What do book lovers have queued up before lights-out? We asked one, and here’s what she said.
Alison Owings:
Whenever I get an idea for an oral-history book, I start futzing — e.g., conducting trial-run interviews, making lists — while also inundating myself with background reading. Eventually, futzing slides toward competitiveness. What have I missed? Or, thrillingly, what has everyone else missed? And there’s a concomitant nag: How to assess what I’m reading. Brilliance or dross? (In other words, did the trees die in vain?)
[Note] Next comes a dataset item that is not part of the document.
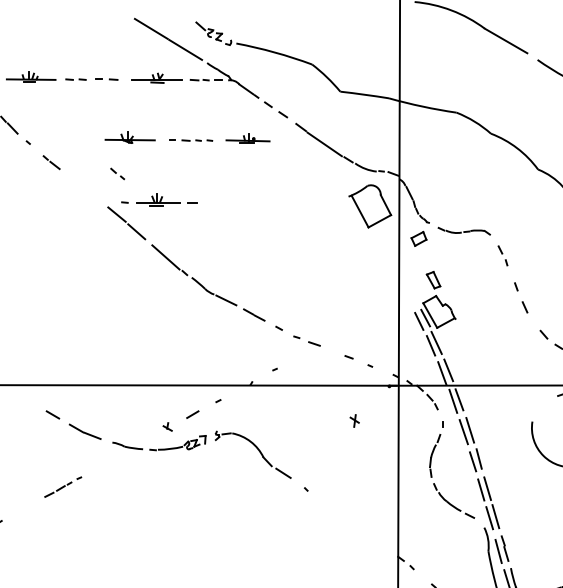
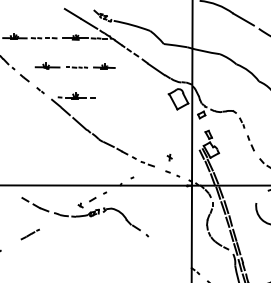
part: (186, 136) -> (74, 65), moved
part: (117, 173) -> (40, 90), moved
part: (354, 420) -> (169, 157), moved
The amount of published background material has proved wildly divergent. For Frauen: German Women Recall the Third Reich, I faced mountains of volumes and ascended no more than a fraction in English or German. For Hey, Waitress! The USA from the Other Side of the Tray, I realized with pique, tinged with relief, that few writers paid attention to the women who serve. Next, when preparing to interview a cross-country section of Native Americans about their lives (Indian Voices: Listening to Native Americans), I again encountered a printed deluge, not only about the overall Indigenous population and history, but also books about distinct tribes. I plunged in.
For my latest book, Mayor of the Tenderloin: Del Seymour’s Journey from Living on the Streets to Fighting Homelessness in San Francisco, my reading focused on homelessness-related accounts, such as This Is All I Got: A New Mother’s Search for Home by Lauren Sandler, as well as some eight works about the Tenderloin, books that raised my usual concerns about encroachment and redundancy.
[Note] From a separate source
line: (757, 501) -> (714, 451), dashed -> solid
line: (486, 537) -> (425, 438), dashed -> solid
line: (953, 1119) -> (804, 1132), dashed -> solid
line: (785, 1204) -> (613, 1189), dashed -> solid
Yet while I read widely and deeply for information, I never knowingly read for style. Mine, honed by years of journalism — most gut-clenchingly when writing for the CBS Evening News with Walter Cronkite — and by my own evolving approach to the English language, suits me and my editors fine. But I wonder. Do we writers, in our larval stage of composition, gravitate toward authors who inspire us via a compositional hip-bump and sense that we’re sharing a mutual groove? Or do we wall off any such influence?
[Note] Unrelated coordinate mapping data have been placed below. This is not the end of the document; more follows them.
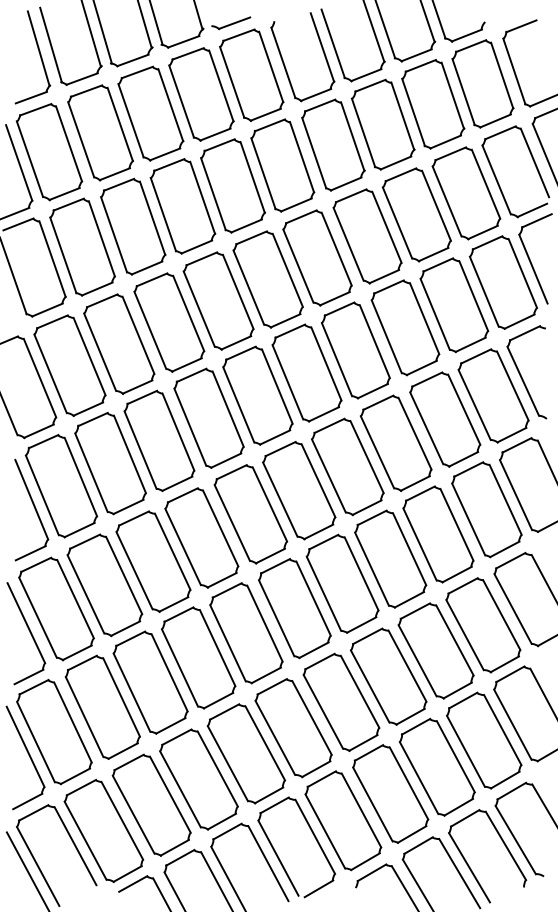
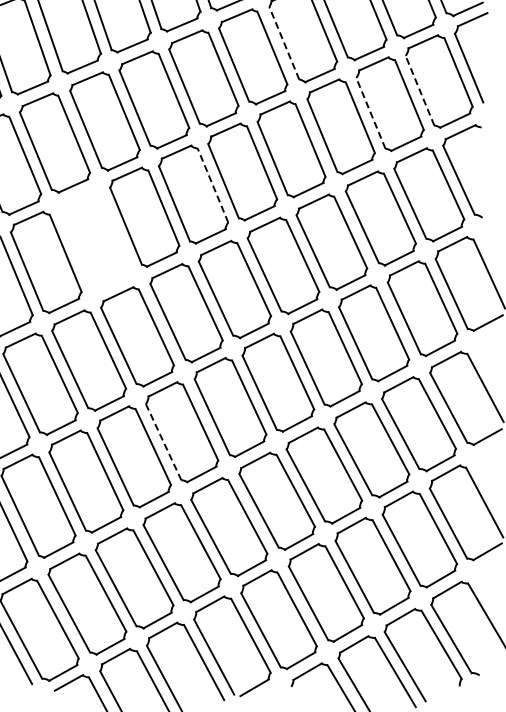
line: (348, 243) -> (284, 42), solid -> dashed
line: (484, 291) -> (420, 90), solid -> dashed
line: (435, 313) -> (371, 112), solid -> dashed
line: (277, 386) -> (213, 185), solid -> dashed
part: (159, 440) -> (95, 239), removed
line: (227, 642) -> (163, 441), solid -> dashed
(Warning: Name-drop approaching.)
Years ago, at a friend’s party in New York, there stood Toni Morrison. After moderating my gushes, I asked her what she was reading. She smiled and said she tried not to read anything that might affect her style. Thus, the farthest book from such danger was her current choice: Gloria Vanderbilt’s autobiography. Ha! (I forget which one; Vanderbilt wrote several.)
Absent such dangers or comparisons, what am I reading now? While mentally futzing about the subject of another book, at my bedside awaits the novel Kairos by Jenny Erpenbeck. Ja, auf Deutsch. My uneven fluency has slipped since I interviewed the Frauen in their (not my) native tongue. And Erpenbeck is fabelhaft.
Alison Owings is a freelance journalist, editor, and oral historian based in Northern California. She hopes to talk herself out of her next book idea, which involves ICE. Meanwhile, married to an early-to-bed man, she again reads books the way she did as a child: under the covers with a flashlight.